▶ Required action 1: In the year-end column excerpt, why did two American columnists decline to write their usual thoughts on the past decade?
▶ Required action 2: From the year-end column excerpt, reproduce the part from "This year, because" to "Year's Day 1900.", word for word.

▶ Page excerpt:
::::
At this time of the year, every journalist who has a regular outlet is required to let out his or her deep thoughts about the events of the past year, a duty that applies as much to a gardening correspondent or a lacrosse watcher, as to a Gorbachev watcher.

This year, because the calendar suddenly says 1990, everyone automatically assumes we have come to the end of the '80s and so we are obliged to be wise about the events of a whole decade.

Two distinguished American columnists have declined to do their duty on the ground that the present year, 1990, marks the beginning, not the end, of the last year of the '80s decade. I'm afraid they're not going to get anywhere with this arithmetical logic. When people see 1990 on their calendars, they're not going to keep the fireworks dry for another year. And no editor is going to allow his stable of pundits to put their cosmic thoughts on ice until Tuesday, 1 January 1991. They didn't do it on Monday, New Year's Day 1900.
::::
▶ Material shown:
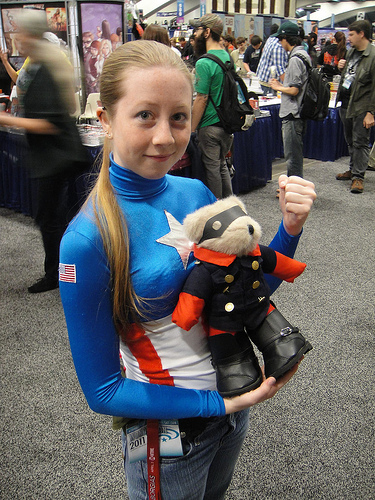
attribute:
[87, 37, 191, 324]
hair — blonde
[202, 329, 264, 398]
boot — black 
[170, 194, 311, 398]
bear — stuffed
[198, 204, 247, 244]
mask — black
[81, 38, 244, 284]
girl — young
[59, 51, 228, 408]
girl — young 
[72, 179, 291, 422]
shirt — captain america 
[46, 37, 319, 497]
girl — young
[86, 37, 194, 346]
hair — light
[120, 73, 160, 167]
complexion — fair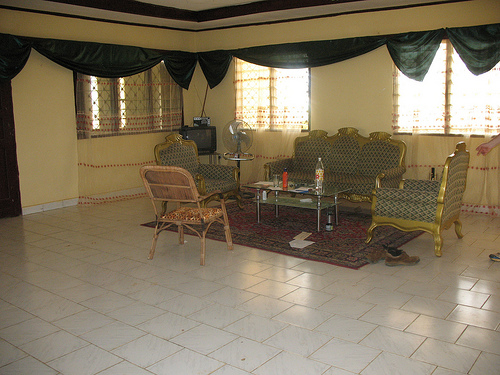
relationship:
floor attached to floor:
[0, 190, 500, 373] [0, 190, 500, 373]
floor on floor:
[0, 190, 500, 373] [0, 190, 500, 373]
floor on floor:
[0, 190, 500, 373] [7, 257, 184, 354]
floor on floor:
[0, 190, 500, 373] [137, 282, 388, 359]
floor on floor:
[0, 190, 500, 373] [298, 267, 337, 282]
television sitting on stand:
[179, 125, 217, 154] [201, 150, 223, 167]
::::
▶ Response area 1: They declined because they held that 1990 marks the beginning, not the end, of the last year of the '80s decade. By that count, the decade would not be over until the end of 1990.

▶ Response area 2:
This year, because the calendar suddenly says 1990, everyone automatically assumes we have come to the end of the '80s and so we are obliged to be wise about the events of a whole decade.

Two distinguished American columnists have declined to do their duty on the ground that the present year, 1990, marks the beginning, not the end, of the last year of the '80s decade. I'm afraid they're not going to get anywhere with this arithmetical logic. When people see 1990 on their calendars, they're not going to keep the fireworks dry for another year. And no editor is going to allow his stable of pundits to put their cosmic thoughts on ice until Tuesday, 1 January 1991. They didn't do it on Monday, New Year's Day 1900.